Para la Corte, la inclusión en el RUV es un derecho debido a que de este se deriva la protección de otros derechos fundamentales como la reparación integral, el mínimo vital, la dignidad humana, entre otros, de dicho grupo poblacional víctimas del conflicto. Entre esos, el de la reparación.
La Sala recordó que, en estos trámites, las víctimas no deben asumir cargas probatorias desproporcionadas. Por el contrario, la UARIV debe aplicar los principios de buena fe y favorabilidad, valorar la prueba sumaria disponible y adelantar una verificación suficiente a partir de elementos jurídicos, técnicos y contextuales antes de negar una solicitud de inscripción en el RUV.
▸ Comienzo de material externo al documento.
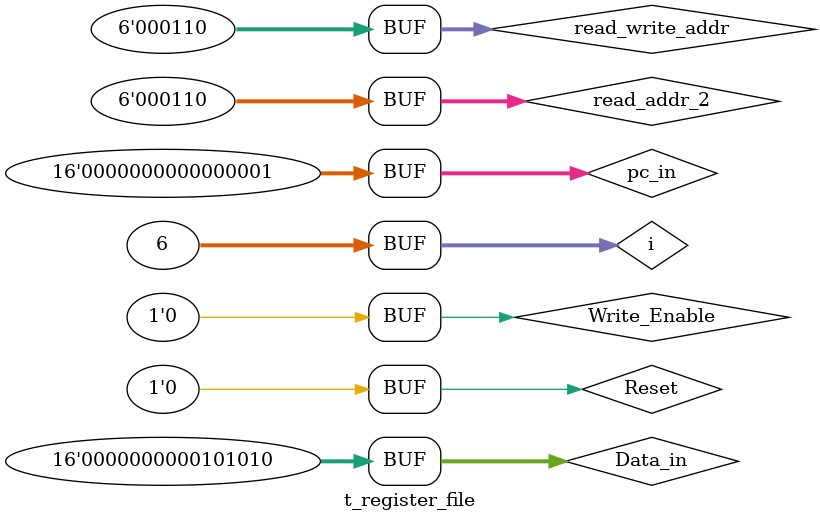
<source format=v>
`timescale 1ns / 1ps


module t_register_file;

	// Inputs
	reg [15:0] Data_in;
	reg [5:0] read_write_addr;
	reg [5:0] read_addr_2;
	//reg [5:0] Write_addr;
	reg [15:0] pc_in;
	reg Write_Enable;
	reg Reset;
	reg mem_to_reg_data;

	// Outputs
	wire [15:0] Data_Out_1;
	wire [15:0] Data_Out_2;
	
	wire [15:0] Reg0;
	wire [15:0] Reg1;
	wire [15:0] Reg2;
	wire [15:0] Reg3;
	wire [15:0] Reg4;
	wire [15:0] Reg5;
	wire [15:0] Reg6;

	// Instantiate the Unit Under Test (UUT)
	Register_File uut (
		.Data_in(Data_in), 
		.read_write_addr(read_write_addr), 
		.read_addr_2(read_addr_2), 
		//.Write_addr(Write_addr), 
		.pc_in(pc_in), 
		.Write_Enable(Write_Enable), 
		.Reset(Reset),
		.mem_to_reg_data(mem_to_reg_data),
		.Data_Out_1(Data_Out_1), 
		.Data_Out_2(Data_Out_2),
		.Reg0(Reg0),
		.Reg1(Reg1),
		.Reg2(Reg2),
		.Reg3(Reg3),
		.Reg4(Reg4),
		.Reg5(Reg5),
		.Reg6(Reg6)
	);

	integer i;
	initial begin
		// Initialize Inputs
		Data_in = 0;
		pc_in = 0;
		read_write_addr = 0;
		read_addr_2 = 0;
		//Write_addr = 0;
		Write_Enable = 0;
		Reset = 0;

		// Wait 100 ns for global reset to finish
		#100;
		
		pc_in = 1;
			 
		// Add stimulus here
	
		
		
		
		for ( i=0;i<6;i=i+1 ) begin
			read_write_addr = i;
			read_addr_2 = i + 1;
			#20 Write_Enable = 1;
			#20 Data_in = i[15:0];
			#10 Write_Enable = 0;
		end
		
		#50;
		
	/*	for ( i=0;i<6;i=i+1 ) begin	
			#10 read_write_addr = i;
			#10 Read_addr_2 = i+1;
		end*/
		#20 Reset = 1;
		#10 Reset = 0;
		
		Data_in = 42;
		read_write_addr = 6;
		Write_Enable = 1;
		#20 Write_Enable = 0;
	

	end
      
endmodule


</source>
La Corte encontró que de las afirmaciones y material probatorio de los accionantes se puede inferir la ocurrencia de los hechos y el daño ocasionado por la toma guerrillera. La información la respaldan las fuentes abiertas consultadas y aportadas por la Defensoría del Pueblo, donde se acreditó que fueron casi 12 horas de enfrentamiento en las que volaron la torre de comunicaciones. Por lo que se evidenció que el Frente 25 de las extintas FARC-EP incursionó en el Municipio en el que ocasionó daños en la población civil. Este contexto también fue corroborado con la información remitida por la Jurisdicción Especial para la Paz.
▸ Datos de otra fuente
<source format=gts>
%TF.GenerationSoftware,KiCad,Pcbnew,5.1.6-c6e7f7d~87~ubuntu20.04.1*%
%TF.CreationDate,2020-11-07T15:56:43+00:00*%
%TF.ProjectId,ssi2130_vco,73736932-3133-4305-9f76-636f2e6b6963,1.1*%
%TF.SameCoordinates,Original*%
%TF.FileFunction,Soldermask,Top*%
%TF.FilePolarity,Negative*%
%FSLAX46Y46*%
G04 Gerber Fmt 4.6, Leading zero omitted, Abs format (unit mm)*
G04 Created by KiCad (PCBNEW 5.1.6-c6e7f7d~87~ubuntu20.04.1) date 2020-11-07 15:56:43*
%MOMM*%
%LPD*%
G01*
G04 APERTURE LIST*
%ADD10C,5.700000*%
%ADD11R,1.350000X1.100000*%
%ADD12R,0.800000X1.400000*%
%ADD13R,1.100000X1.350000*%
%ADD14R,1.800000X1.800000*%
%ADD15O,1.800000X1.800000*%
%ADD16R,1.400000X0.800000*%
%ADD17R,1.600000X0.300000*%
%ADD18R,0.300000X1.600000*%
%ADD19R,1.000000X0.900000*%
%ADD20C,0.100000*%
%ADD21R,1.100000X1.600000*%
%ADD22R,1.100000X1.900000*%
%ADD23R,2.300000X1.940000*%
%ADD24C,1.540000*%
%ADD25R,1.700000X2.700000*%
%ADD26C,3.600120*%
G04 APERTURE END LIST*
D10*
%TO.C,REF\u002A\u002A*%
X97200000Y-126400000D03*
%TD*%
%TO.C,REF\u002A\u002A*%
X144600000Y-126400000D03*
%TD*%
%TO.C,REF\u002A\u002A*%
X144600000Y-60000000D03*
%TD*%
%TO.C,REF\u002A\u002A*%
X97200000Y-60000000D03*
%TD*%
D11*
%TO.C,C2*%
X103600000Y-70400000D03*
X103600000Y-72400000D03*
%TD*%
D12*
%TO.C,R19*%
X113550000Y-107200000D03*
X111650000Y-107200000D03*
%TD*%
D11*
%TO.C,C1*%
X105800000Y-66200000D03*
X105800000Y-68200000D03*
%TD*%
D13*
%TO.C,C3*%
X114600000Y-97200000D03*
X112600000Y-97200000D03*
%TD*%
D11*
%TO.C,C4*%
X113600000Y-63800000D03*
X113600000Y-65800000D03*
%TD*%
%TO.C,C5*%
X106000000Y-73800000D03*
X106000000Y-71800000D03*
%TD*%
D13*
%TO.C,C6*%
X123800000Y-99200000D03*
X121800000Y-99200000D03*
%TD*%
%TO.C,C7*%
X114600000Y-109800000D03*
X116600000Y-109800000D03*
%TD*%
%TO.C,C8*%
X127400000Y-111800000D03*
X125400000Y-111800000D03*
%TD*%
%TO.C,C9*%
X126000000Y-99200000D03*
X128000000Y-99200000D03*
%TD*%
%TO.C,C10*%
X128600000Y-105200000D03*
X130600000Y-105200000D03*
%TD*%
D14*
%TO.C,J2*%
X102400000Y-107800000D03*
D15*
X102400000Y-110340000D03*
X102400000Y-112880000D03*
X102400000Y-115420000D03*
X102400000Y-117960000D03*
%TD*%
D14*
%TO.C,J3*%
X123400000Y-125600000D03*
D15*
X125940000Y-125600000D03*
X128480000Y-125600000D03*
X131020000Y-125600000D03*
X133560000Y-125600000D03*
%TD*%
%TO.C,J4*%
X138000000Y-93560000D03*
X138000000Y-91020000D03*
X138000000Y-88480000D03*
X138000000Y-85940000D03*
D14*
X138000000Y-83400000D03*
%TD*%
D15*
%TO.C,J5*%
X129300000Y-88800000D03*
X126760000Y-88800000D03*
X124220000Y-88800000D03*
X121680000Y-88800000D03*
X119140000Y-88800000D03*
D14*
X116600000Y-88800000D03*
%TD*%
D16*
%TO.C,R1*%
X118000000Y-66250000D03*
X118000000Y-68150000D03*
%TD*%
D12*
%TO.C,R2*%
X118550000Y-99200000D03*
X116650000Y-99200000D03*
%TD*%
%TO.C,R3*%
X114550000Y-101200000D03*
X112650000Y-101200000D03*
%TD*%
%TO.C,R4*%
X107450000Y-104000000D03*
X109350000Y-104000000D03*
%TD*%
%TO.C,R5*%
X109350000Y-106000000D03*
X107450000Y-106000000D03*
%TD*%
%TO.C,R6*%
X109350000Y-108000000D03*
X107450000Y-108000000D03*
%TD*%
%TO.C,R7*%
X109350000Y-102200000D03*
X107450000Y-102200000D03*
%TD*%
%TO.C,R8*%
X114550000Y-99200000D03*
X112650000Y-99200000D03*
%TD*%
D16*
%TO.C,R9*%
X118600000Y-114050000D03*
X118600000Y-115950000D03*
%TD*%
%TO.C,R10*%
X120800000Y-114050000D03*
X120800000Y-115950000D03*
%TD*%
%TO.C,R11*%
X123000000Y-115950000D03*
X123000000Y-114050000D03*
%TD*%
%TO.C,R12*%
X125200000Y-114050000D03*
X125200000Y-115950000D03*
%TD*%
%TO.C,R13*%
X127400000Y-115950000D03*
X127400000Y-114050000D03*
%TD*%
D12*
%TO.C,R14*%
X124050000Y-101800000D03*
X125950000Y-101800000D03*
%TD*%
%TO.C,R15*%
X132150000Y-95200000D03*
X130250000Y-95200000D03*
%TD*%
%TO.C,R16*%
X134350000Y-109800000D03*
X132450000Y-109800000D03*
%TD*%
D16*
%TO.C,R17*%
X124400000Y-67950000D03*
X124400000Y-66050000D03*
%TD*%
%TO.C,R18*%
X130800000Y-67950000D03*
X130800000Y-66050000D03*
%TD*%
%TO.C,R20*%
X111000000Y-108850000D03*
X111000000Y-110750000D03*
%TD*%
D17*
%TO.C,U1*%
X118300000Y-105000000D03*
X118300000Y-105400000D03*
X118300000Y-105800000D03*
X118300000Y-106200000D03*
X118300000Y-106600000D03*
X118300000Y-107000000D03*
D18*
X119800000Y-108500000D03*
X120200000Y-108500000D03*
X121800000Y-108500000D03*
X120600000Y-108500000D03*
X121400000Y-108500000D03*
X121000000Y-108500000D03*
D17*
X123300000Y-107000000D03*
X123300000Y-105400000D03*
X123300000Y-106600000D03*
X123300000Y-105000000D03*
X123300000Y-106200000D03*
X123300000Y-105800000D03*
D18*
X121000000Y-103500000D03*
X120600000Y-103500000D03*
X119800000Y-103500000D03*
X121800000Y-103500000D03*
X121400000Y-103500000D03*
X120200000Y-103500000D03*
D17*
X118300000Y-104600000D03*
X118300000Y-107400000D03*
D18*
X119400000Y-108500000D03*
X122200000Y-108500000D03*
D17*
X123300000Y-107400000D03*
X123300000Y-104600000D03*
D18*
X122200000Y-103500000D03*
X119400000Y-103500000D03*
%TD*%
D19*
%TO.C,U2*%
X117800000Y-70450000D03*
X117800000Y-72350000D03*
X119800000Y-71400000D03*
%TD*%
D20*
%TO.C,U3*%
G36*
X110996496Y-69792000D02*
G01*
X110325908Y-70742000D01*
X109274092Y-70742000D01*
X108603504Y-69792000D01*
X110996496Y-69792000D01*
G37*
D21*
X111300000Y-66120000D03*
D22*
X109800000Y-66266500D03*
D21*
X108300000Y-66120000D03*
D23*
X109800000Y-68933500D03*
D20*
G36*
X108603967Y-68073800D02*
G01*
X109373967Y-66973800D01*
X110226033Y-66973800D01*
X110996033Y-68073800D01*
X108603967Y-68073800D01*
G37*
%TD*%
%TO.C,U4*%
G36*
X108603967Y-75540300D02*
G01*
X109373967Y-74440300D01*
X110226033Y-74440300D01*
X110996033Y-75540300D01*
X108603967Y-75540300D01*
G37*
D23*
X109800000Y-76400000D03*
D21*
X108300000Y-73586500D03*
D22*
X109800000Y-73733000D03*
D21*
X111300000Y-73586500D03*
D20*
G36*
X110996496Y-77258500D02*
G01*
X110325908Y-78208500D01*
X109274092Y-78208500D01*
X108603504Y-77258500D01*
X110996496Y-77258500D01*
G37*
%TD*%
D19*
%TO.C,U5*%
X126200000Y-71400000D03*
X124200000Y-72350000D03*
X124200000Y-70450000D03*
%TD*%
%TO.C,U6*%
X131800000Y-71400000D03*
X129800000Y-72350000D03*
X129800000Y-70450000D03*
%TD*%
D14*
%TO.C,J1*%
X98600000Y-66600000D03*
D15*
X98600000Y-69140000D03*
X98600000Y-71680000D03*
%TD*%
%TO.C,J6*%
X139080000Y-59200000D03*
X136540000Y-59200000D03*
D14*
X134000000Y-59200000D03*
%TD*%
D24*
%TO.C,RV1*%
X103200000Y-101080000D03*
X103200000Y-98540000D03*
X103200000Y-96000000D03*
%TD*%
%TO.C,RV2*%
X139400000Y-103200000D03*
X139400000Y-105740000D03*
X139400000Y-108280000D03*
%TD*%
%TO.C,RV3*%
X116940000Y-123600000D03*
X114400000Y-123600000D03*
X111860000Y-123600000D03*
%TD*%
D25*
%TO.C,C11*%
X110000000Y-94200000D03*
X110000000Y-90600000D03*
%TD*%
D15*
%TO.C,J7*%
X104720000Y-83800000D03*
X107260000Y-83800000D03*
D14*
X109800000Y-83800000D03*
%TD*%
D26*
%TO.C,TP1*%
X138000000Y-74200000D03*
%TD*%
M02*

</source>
Por lo anterior, Sala Novena de Revisión, integrada por la magistrada Natalia Ángel Cabo, los magistrados Juan Carlos Cortés González y Carlos Camargo Assis, quien la preside, concluyó que la UARIV incurrió en deficiencias en la verificación y valoración probatoria, así como en la motivación del acto administrativo que negó la inclusión en el RUV.
En consecuencia, la Corte le ordenó a la Unidad Administrativa Especial para la Atención y Reparación Integral a las Víctimas registrar a Daniela y Pedro en el RUV, como víctimas del acto terrorista. Además, le ordenó que garantice la prestación de los servicios psicosociales y psicológicos, adecuados a la condición de adultos mayores víctimas del conflicto armado y direccionarlos al Programa de Atención Psicosocial y Salud Integral a Víctimas.
Finalmente, le ordenó a la Defensoría del Pueblo que brinde acompañamiento a Daniela y Pedro a lo largo del proceso, con el fin de garantizarle asesoría y apoyo frente a las diferentes situaciones que puedan
surgir como resultado del trámite administrativo que se disponga, y así asegurar la protección efectiva de sus derechos fundamentales.